[Problem]
Only the lines below, from the one with "right ankle: (23, 189)" through the one with "right hip: (50, 109)", are to be written out, exactly.

[Records to process]
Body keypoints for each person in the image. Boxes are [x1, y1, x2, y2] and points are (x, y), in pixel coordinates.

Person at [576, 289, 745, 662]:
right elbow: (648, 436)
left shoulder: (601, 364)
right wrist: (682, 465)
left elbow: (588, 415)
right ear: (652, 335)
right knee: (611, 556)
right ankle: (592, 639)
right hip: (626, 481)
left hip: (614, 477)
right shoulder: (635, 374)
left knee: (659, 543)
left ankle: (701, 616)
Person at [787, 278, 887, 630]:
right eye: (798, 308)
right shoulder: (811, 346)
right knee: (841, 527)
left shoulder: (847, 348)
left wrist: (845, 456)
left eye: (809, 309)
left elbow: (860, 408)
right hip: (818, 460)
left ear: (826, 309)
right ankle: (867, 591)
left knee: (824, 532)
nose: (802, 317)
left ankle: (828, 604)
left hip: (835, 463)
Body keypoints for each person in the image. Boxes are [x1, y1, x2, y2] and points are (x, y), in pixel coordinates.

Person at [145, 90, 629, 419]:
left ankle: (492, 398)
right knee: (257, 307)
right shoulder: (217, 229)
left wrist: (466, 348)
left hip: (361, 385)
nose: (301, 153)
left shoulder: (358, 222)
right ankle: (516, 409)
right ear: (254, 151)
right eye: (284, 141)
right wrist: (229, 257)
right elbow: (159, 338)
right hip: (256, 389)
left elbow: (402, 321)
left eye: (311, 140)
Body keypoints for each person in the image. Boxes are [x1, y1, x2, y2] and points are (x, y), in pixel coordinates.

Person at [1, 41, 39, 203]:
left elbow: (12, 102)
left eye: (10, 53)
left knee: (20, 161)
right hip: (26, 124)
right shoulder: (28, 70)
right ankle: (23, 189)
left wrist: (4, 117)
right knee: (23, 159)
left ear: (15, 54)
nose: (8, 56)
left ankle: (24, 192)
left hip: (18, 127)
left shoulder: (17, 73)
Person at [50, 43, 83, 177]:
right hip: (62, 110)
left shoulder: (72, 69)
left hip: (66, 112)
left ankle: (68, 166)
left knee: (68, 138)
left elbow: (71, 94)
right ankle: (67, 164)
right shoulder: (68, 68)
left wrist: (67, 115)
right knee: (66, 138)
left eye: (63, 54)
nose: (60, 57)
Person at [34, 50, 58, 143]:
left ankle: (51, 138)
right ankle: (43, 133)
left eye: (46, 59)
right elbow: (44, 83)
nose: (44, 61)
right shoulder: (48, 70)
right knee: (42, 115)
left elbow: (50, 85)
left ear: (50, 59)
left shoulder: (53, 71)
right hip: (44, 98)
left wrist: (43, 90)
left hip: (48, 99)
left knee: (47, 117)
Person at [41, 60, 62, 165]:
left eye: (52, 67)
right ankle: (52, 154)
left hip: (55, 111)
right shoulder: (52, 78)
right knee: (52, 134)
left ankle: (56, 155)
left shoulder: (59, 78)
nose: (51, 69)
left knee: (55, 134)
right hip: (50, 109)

* * *

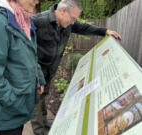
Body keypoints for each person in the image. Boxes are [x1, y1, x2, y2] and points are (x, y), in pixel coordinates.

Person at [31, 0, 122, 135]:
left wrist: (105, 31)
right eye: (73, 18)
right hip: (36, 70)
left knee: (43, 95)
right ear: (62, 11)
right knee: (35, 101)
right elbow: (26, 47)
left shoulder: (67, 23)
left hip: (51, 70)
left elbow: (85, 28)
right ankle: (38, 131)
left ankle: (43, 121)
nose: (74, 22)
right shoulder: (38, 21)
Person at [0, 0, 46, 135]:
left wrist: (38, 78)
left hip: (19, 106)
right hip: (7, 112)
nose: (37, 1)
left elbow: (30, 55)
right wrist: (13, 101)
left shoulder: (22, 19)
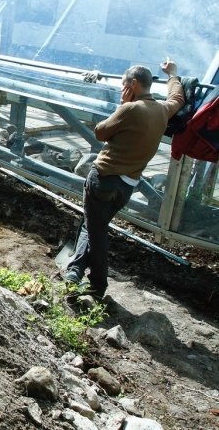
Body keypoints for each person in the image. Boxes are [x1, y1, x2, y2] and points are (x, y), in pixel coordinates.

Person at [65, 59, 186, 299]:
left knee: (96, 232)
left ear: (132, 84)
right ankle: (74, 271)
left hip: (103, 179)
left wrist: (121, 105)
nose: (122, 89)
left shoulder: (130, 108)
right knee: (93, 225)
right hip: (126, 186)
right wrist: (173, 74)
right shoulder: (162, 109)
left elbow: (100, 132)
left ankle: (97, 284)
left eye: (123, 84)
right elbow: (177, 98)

[Answer to this exercise]
right ankle: (23, 189)
left wrist: (4, 117)
right knee: (23, 159)
left ear: (15, 54)
nose: (8, 56)
left ankle: (24, 192)
left hip: (18, 127)
left shoulder: (17, 73)
Person at [50, 43, 83, 177]:
right hip: (62, 110)
left shoulder: (72, 69)
left hip: (66, 112)
left ankle: (68, 166)
left knee: (68, 138)
left elbow: (71, 94)
right ankle: (67, 164)
right shoulder: (68, 68)
left wrist: (67, 115)
right knee: (66, 138)
left eye: (63, 54)
nose: (60, 57)
Person at [34, 50, 58, 143]:
left ankle: (51, 138)
right ankle: (43, 133)
left eye: (46, 59)
right elbow: (44, 83)
nose: (44, 61)
right shoulder: (48, 70)
right knee: (42, 115)
left elbow: (50, 85)
left ear: (50, 59)
left shoulder: (53, 71)
right hip: (44, 98)
left wrist: (43, 90)
left hip: (48, 99)
left knee: (47, 117)
Person at [41, 60, 62, 165]:
left eye: (52, 67)
right ankle: (52, 154)
left hip: (55, 111)
right shoulder: (52, 78)
right knee: (52, 134)
left ankle: (56, 155)
left shoulder: (59, 78)
nose: (51, 69)
left knee: (55, 134)
right hip: (50, 109)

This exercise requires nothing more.